I am trying to reconcile what I think are conflicting philosophies in my head about an experiment.

The experiment is a hierarchical model where:

X ~ Bernoulli(p)

p has an exact functional relationship of the form:

p = p(theta, B, f).

B is a parameter that is fixed between all realizations of an ideal experiment, but unknown, and we want to infer it using Markov Chain Monte Carlo techniques. "f" is a fixed, known number for the entire experiment.

In each realization of an ideal experiment, however, theta is random and distributed with PDF sin(theta)/2.

What is measured in the practical experiment is an *average* of these repetitions, i.e. total number of successes, i.e. so we measure a number that is the fraction of successes over ~10^8 realizations of the experiment.

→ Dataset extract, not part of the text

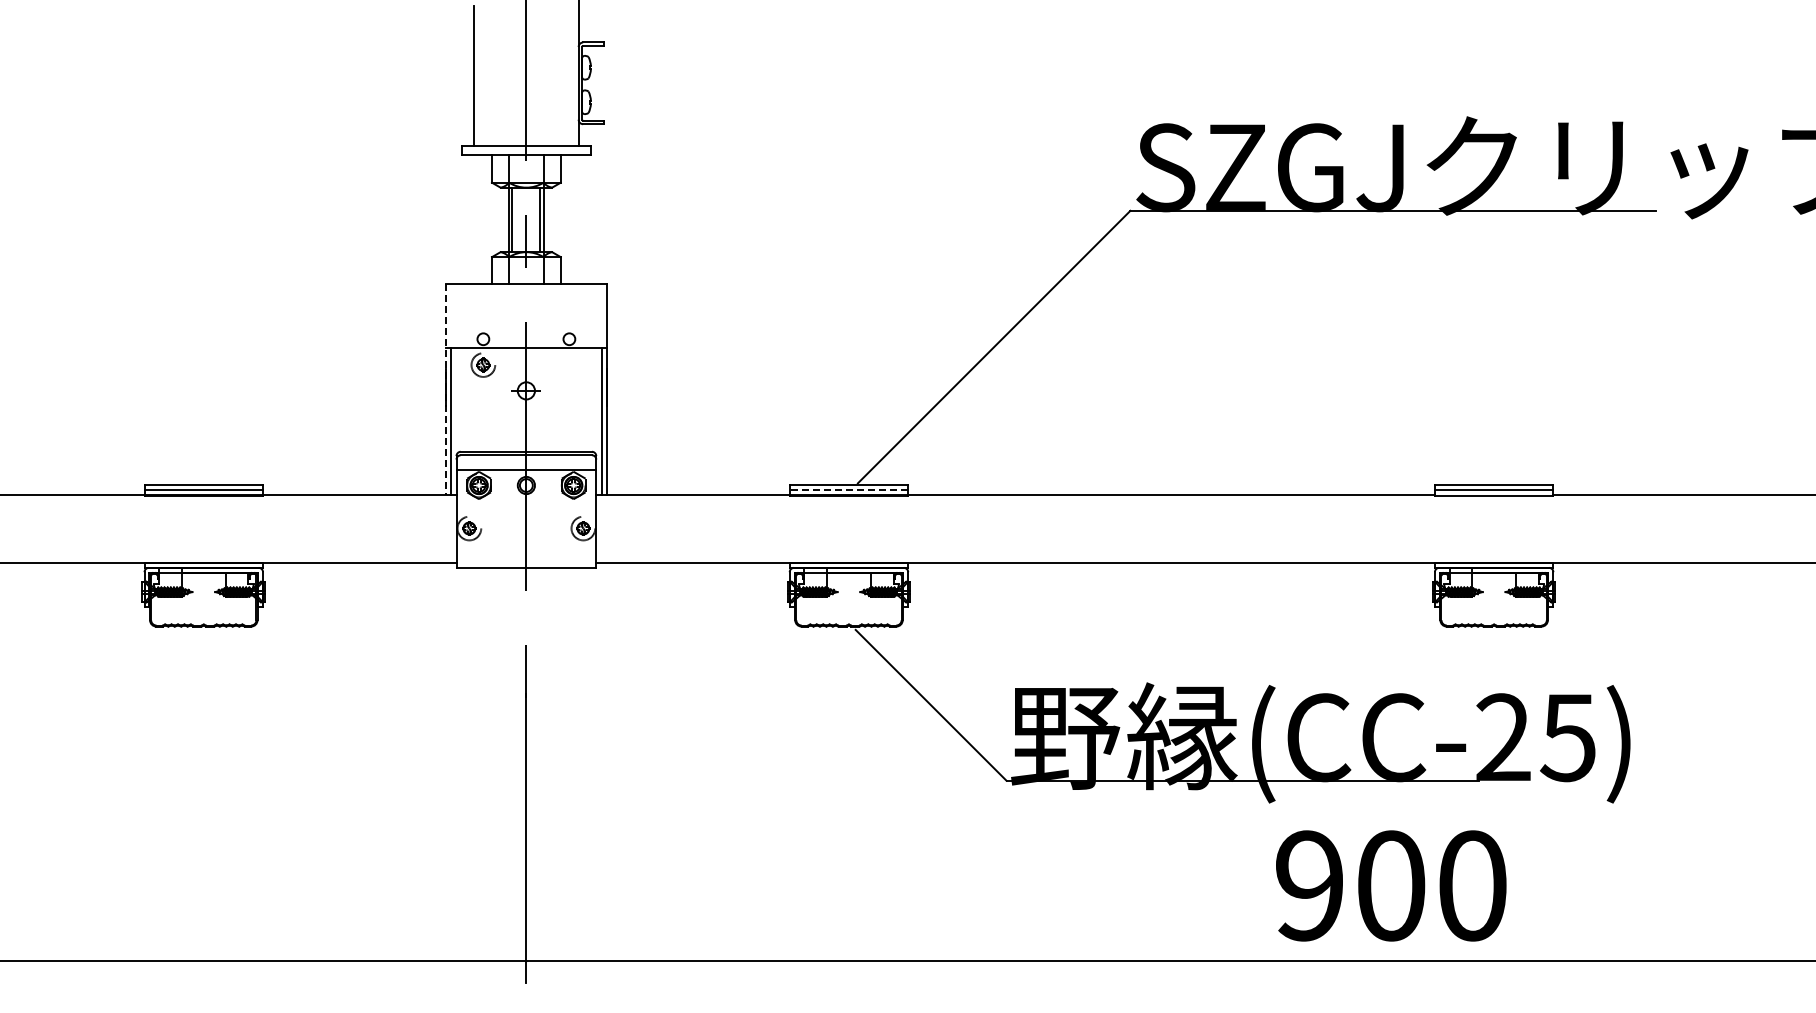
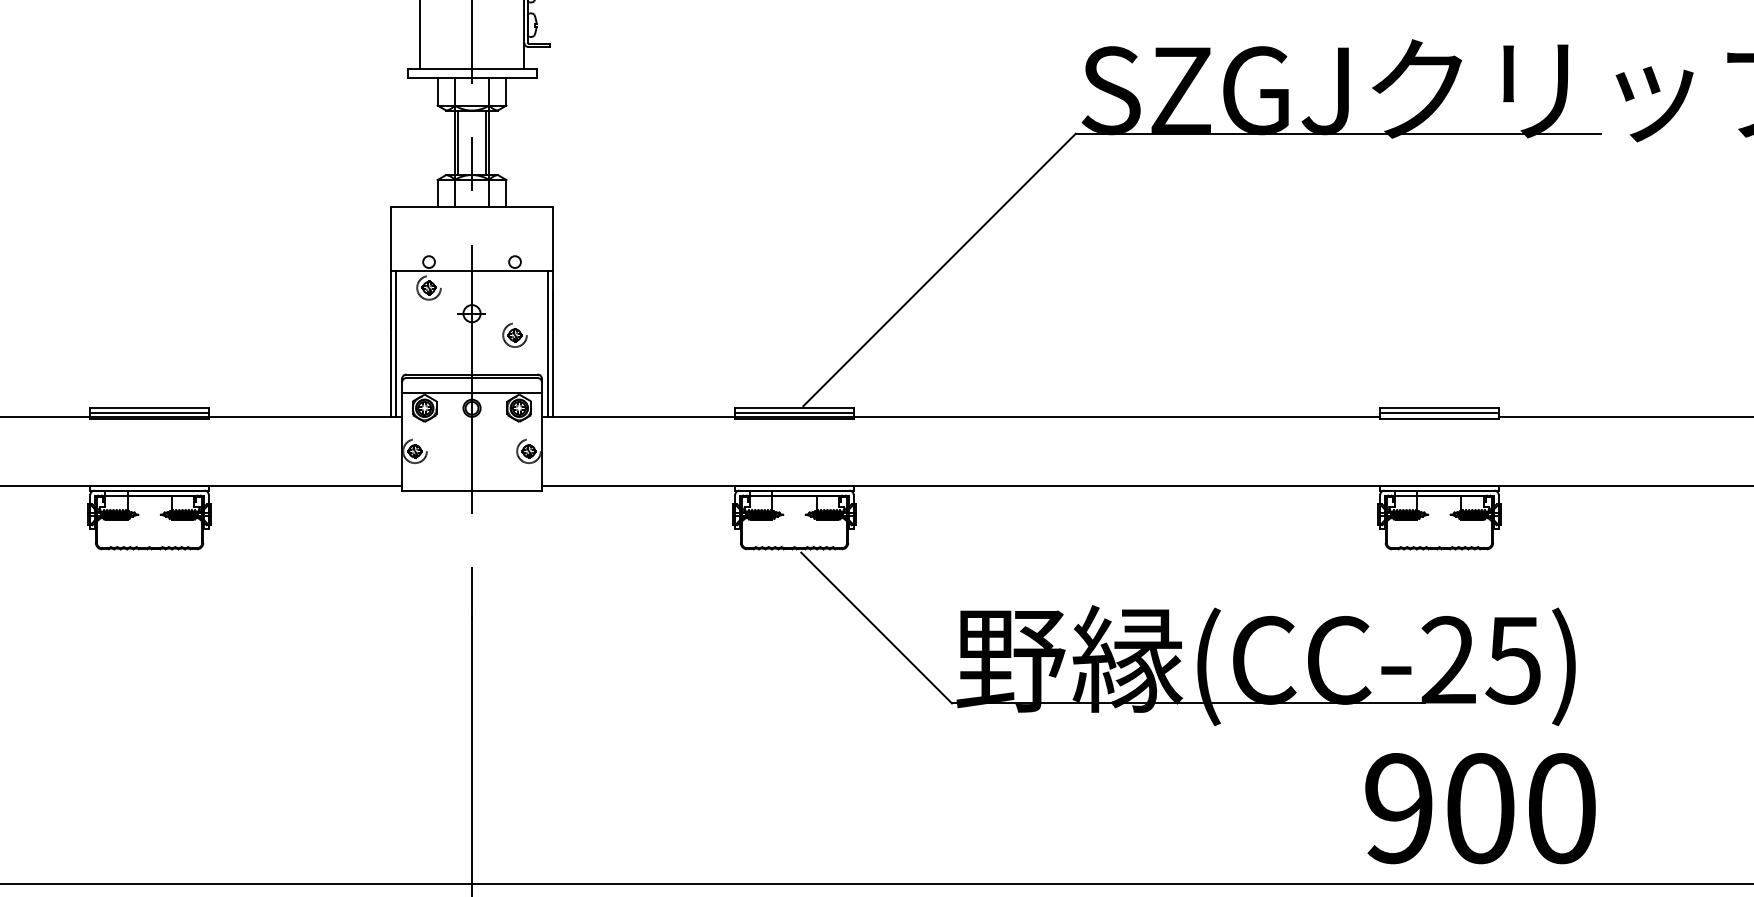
line: (445, 389) -> (391, 312), dashed -> solid
part: (569, 412) -> (515, 335), added
line: (848, 489) -> (794, 412), dashed -> solid
text: (1391, 885) -> (1480, 808), moved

The problem I am having is that I initially thought I would assume a prior distribution of sin(theta)/2 on theta and then just do MCMC to infer the other parameters, but this is illogical and is really the assumption that theta is *fixed* and our prior knowledge follows a particular distribution, which should get much tighter as the repetitions of the experiment reveal the "true" value of theta in the posterior distribution.

In fact, though, I want to know the average p*n value, translate that into some sort of Poisson distribution, and then apply MCMC to infer B and marginalize out everything else.

In truth, the only way I can imagine this experiment being setup in a fully Bayesian way is that for each realization of the experiment, we multiply by the likelihood and prior for theta_i, where i runs from 1 to N = 10^8, since theta_i has a definite value in the experiment but we just don't know it, and I want to assume that it's drawn from a distribution with PDF sin(theta)/2. Then perhaps there is some clever way to marginalize over all theta_i values and come up with an answer that is equivalent to just doing some sort of distribution transformation (integration).

Can someone clear up the fog I am in about how to properly think about/treat this situation? Thank you so much.